What you seem to need to do is group the first 3 layers, then the next three, then the next three and so on. To do this you need to construct a vector of three ones, three twos, three threes and so on.

My example above has 24 layers, which in your scheme with three layers per month would be 8 months. I can construct a grouping vector eg using rep:

> grp = rep(1:8, rep(3,8))
> grp
 [1] 1 1 1 2 2 2 3 3 3 4 4 4 5 5 5 6 6 6 7 7 7 8 8 8

Then I can stackApply with that grouping vector to get my 8 monthly means:

> stackApply(s, grp, mean)
class      : RasterBrick 
dimensions : 3, 4, 12, 8  (nrow, ncol, ncell, nlayers)
resolution : 0.25, 0.3333333  (x, y)
extent     : 0, 1, 0, 1  (xmin, xmax, ymin, ymax)
crs        : NA 
source     : memory
names      : index_1, index_2, index_3, index_4, index_5, index_6, index_7, index_8 
min values :       1,       1,       1,       1,       0,       0,       0,       0 
max values :      12,      12,      12,      12,       0,       0,       0,       0 

and you can see the first four months are 1:12 and the last four months are all zero, as expected.

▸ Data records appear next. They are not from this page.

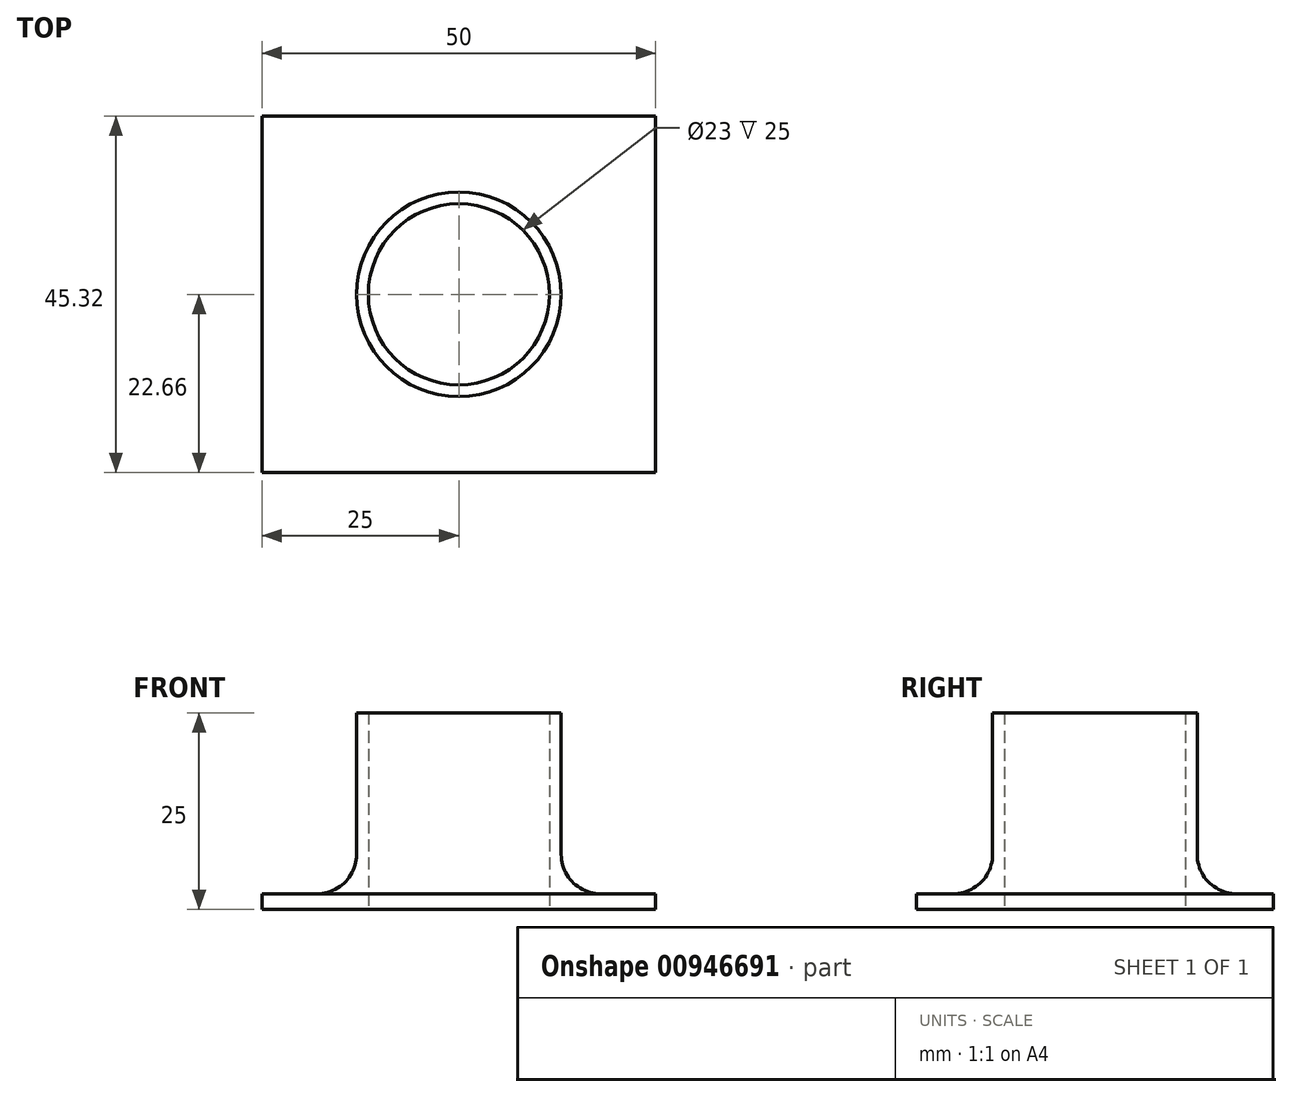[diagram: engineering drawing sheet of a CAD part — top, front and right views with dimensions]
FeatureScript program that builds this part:
annotation { "Feature Type Name" : "Feature", "Feature Type Description" : "" }
export const myFeature = defineFeature(function(context is Context, id is Id, definition is map)
    precondition{}
    {
        {
            var Q0;
            Q0=qCreatedBy(makeId("Top.planeOp"),FACE);
            var sketch = newSketch(context, id + "F0", { "sketchPlane" : qUnion([Q0])});
            skCircle(sketch, "E0", {"center": v(0, 0) * mm, "radius": 11.5 * mm});
            skCircle(sketch, "E1", {"center": v(0, 0) * mm, "radius": 13 * mm});
            skSolve(sketch);
        }
        {
            var Q0;
            Q0=qCreatedBy(makeId("Top.planeOp"),FACE);
            var sketch = newSketch(context, id + "F1", { "sketchPlane" : qUnion([Q0])});
            skLineSegment(sketch, "E2.bottom", {"start": v(-25, -22.66) * mm, "end": v(25, -22.66) * mm});
            skLineSegment(sketch, "E2.top", {"start": v(-25, 22.66) * mm, "end": v(25, 22.66) * mm});
            skLineSegment(sketch, "E2.left", {"start": v(-25, -22.66) * mm, "end": v(-25, 22.66) * mm});
            skLineSegment(sketch, "E2.right", {"start": v(25, -22.66) * mm, "end": v(25, 22.66) * mm});
            skPoint(sketch, "E2.middle", {"position": v(0, 0) * mm});
            skSolve(sketch);
        }
        {
            var Q0;
            Q0=makeQuery(id+"F1.imprint","IMPRINT",FACE,{"disambiguationData":[TD([[makeQuery(id+"F1.imprint","IMPRINT",EDGE,{"derivedFrom":sQuery(id+"F1.wireOp",EDGE,"E2.bottom")}),1.0]])]});
            extrude(context, id + "F2", {"entities" : qUnion([Q0]), "depth" : 2 * mm, "offsetDistance" : 25 * mm});
        }
        {
            var Q0;
            Q0 = qSketchRegion(id + "F0", true);
            extrude(context, id + "F3", {"entities" : qUnion([Q0]), "operationType" : NewBodyOperationType.ADD, "depth" : 25 * mm, "offsetDistance" : 25 * mm});
        }
        {
            var Q0;
            Q0=makeQuery(id+"F3.boolean.opBoolean","SPLIT",FACE,{"disambiguationData":[TD([makeQuery(id+"F3.opExtrude","SWEPT_FACE",FACE,{"disambiguationData":[OSD([sQuery(id+"F0.wireOp",EDGE,"E0")])]})])],"derivedFrom":makeQuery(id+"F2.opExtrude","CAP_FACE",FACE,{"disambiguationData":[OSD([sQuery(id+"F1.wireOp",EDGE,"E2.bottom"),sQuery(id+"F1.wireOp",EDGE,"E2.top"),sQuery(id+"F1.wireOp",EDGE,"E2.left"),sQuery(id+"F1.wireOp",EDGE,"E2.right")])],"isStart":false})});
            extrude(context, id + "F4", {"entities" : qUnion([Q0]), "operationType" : NewBodyOperationType.REMOVE, "oppositeDirection" : true, "depth" : 25 * mm, "offsetDistance" : 25 * mm});
        }
        {
            var Q0;
            Q0=makeQuery(id+"F3.boolean.opBoolean","INTERSECT",EDGE,{"derivedFrom":[makeQuery(id+"F2.opExtrude","CAP_FACE",FACE,{"disambiguationData":[OSD([sQuery(id+"F1.wireOp",EDGE,"E2.bottom"),sQuery(id+"F1.wireOp",EDGE,"E2.top"),sQuery(id+"F1.wireOp",EDGE,"E2.left"),sQuery(id+"F1.wireOp",EDGE,"E2.right")])],"isStart":false}),makeQuery(id+"F3.opExtrude","SWEPT_FACE",FACE,{"disambiguationData":[OSD([sQuery(id+"F0.wireOp",EDGE,"E1")])]})]});
            fillet(context, id + "F5", {"entities" : qUnion([Q0]), "radius" : 5 * mm, "tangentPropagation" : true, "allowEdgeOverflow" : false});
        }
    });
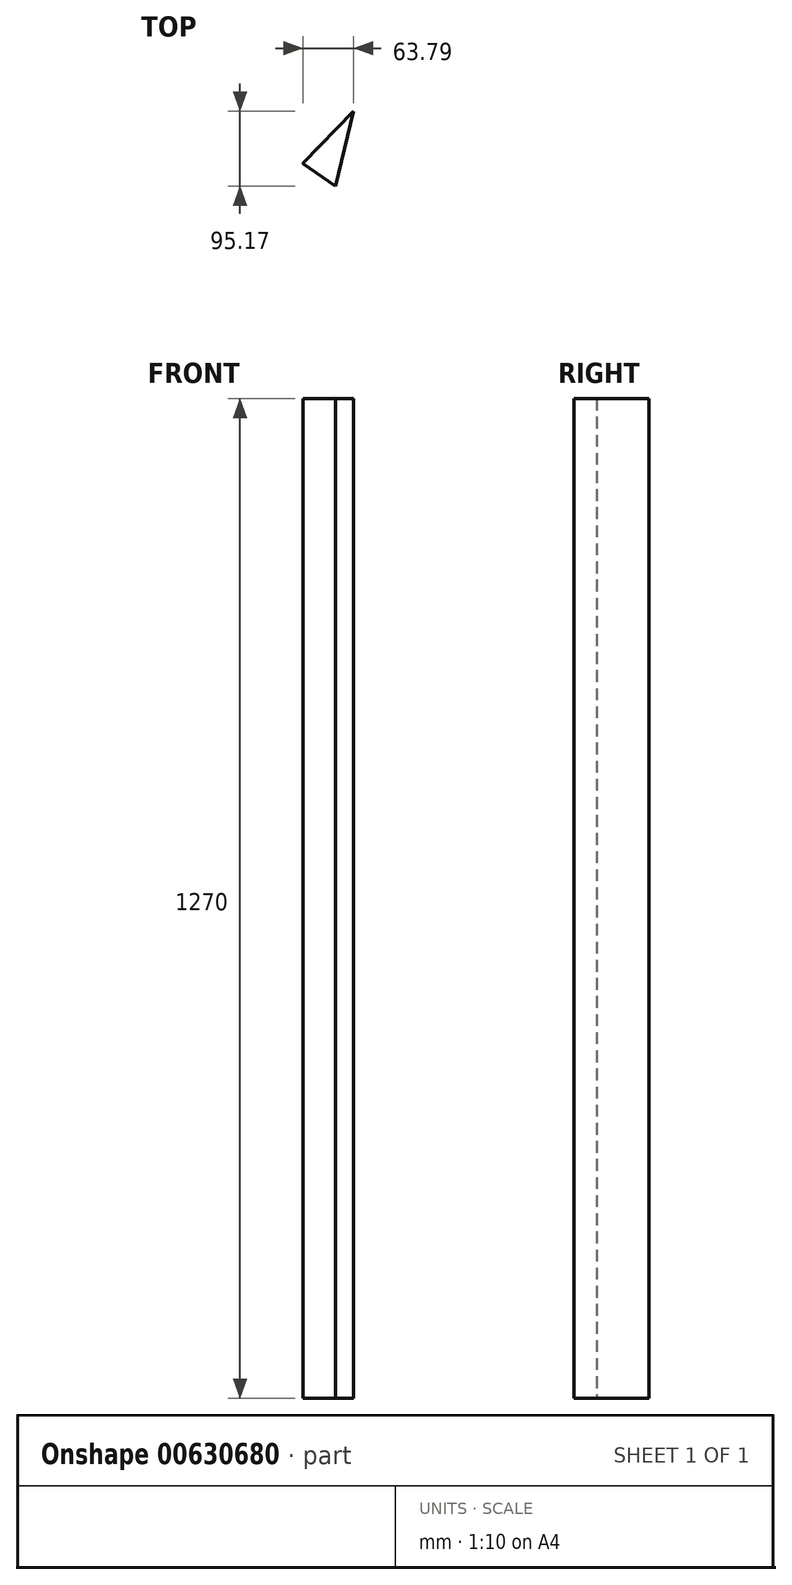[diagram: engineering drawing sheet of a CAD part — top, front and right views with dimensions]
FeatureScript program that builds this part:
annotation { "Feature Type Name" : "Feature", "Feature Type Description" : "" }
export const myFeature = defineFeature(function(context is Context, id is Id, definition is map)
    precondition{}
    {
        {
            var Q0;
            Q0=qCreatedBy(makeId("Top.planeOp"),FACE);
            var sketch = newSketch(context, id + "F0", { "sketchPlane" : qUnion([Q0])});
            skLineSegment(sketch, "E0", {"start": v(-0.56, -6.04) * mm, "end": v(63.06, 60.12) * mm});
            skLineSegment(sketch, "E1", {"start": v(63.06, 60.12) * mm, "end": v(40.14, -35.05) * mm});
            skLineSegment(sketch, "E2", {"start": v(40.14, -35.05) * mm, "end": v(-0.73, -6.78) * mm});
            skLineSegment(sketch, "E3", {"start": v(-0.73, -6.78) * mm, "end": v(-0.56, -6.04) * mm});
            skSolve(sketch);
        }
        {
            var Q0;
            Q0=makeQuery(id+"F0.imprint","IMPRINT",FACE,{"disambiguationData":[TD([[makeQuery(id+"F0.imprint","IMPRINT",EDGE,{"derivedFrom":sQuery(id+"F0.wireOp",EDGE,"E0")}),-1.0]])]});
            var Q1;
            Q1=sQuery(id+"F0.wireOp",EDGE,"E1");
            extrude(context, id + "F1", {"entities" : qUnion([Q0]), "surfaceEntities" : qUnion([Q1]), "depth" : 1270 * mm, "offsetDistance" : 25.4 * mm});
        }
    });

A safer way to do this which would be robust to any missing monthly data would be to derive the grouping from the data itself, for example from the file name. If you can get a categorical value you can group on that. For example, if you have 2006 monthly data and can compute this:

> grp
 [1] "200601" "200601" "200601" "200602" "200602" "200602" "200603" "200603"
 [9] "200603" "200604" "200604" "200604" "200605" "200605" "200605" "200606"
[17] "200606" "200606" "200607" "200607" "200607" "200608" "200608" "200608"

Then stackApply will still work and as a bonus you get more meaningful layer names:

> stackApply(s, grp, mean)
class      : RasterBrick 
dimensions : 3, 4, 12, 8  (nrow, ncol, ncell, nlayers)
resolution : 0.25, 0.3333333  (x, y)
extent     : 0, 1, 0, 1  (xmin, xmax, ymin, ymax)
crs        : NA 
source     : memory
names      : index_200601, index_200602, index_200603, index_200604, index_200605, index_200606, index_200607, index_200608 
min values :            1,            1,            1,            1,            0,            0,            0,            0 
max values :           12,           12,           12,           12,            0,            0,            0,            0 

And as a final point you should probably look at using the terra package for raster handling instead of raster. The terra package is newer, under development, but does all this differently (the relevant function is tapp, I think).